Englund's discussion of the nuances among those missionaries traditionally seen as liberal leads to his interventions in the broader scholarly debates around missionaries to Africa. Simplified binaries of liberals versus primitivists, or imperial collaborators versus resistors, are thrown out. Missionaries cannot all be lumped in as unofficial imperialists or a simple extension of colonial rule, but, as Englund demonstrates, there was an array of differences between missionaries, even those of similar societies, locations or dispositions. Scott is an interesting case study in that his nationalism and fears of Portuguese takeover led him to support British political actions to control the Shire Highlands around Blantyre, but he soon became, according to Englund, the new administration's fiercest critic. Scott contrasted the militarism of the British against the negotiated mlandu tactics of the chiefs they were subduing. He berated Harry Johnston and the newly-installed British administration for receiving what amounted to a bribe by Cecil Rhodes so that the British would look the other way while Rhodes ‘looted’ the country.

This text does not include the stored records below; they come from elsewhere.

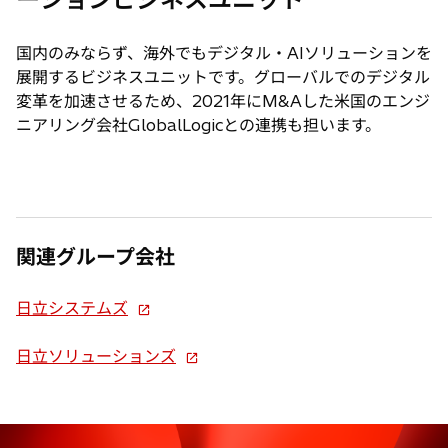
国内のみならず、海外でもデジタル・AIソリューションを
展開するビジネスユニットです。グローバルでのデジタル
変革を加速させるため、2021年にM&Aした米国のエンジ
ニアリング会社GlobalLogicとの連携も担います。
関連グループ会社
新
日立システムズ
し
い
新
日立ソリューションズ
タ
し
ブ
い
で
タ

He asked probing questions about the fairness of using Africans’ taxes to help pay for Rhodes's schemes instead of the people the British were there to protect. Sounding the alarm over European land-greed and land-grabbing did not win Scott many friends in the administration, yet he continued to assert that the land was not theirs, and though he believed legitimate commerce brought potential benefits to African people, it often was used by Europeans to cover up selfish motives. Scott's interracial vision of the future was incompatible with Johnston's view of a racialised division of labour, and he used his platform to try and get Europeans to reflect on the purposes of colonisation and mission work and how failing to protect native rights would harm the potential to work and live together in pursuit of joint prosperity.

Not only is this a thought-provoking book, but it is very well written. The prose in places draws the reader in as Englund writes in very moving ways about issues of death and friendship. Visions for racial equality is an invaluable study for those interested in intellectual biographies related to Africa, the challenges of imperialism in the past and present, and for all interested in being co-knowers across racial divides.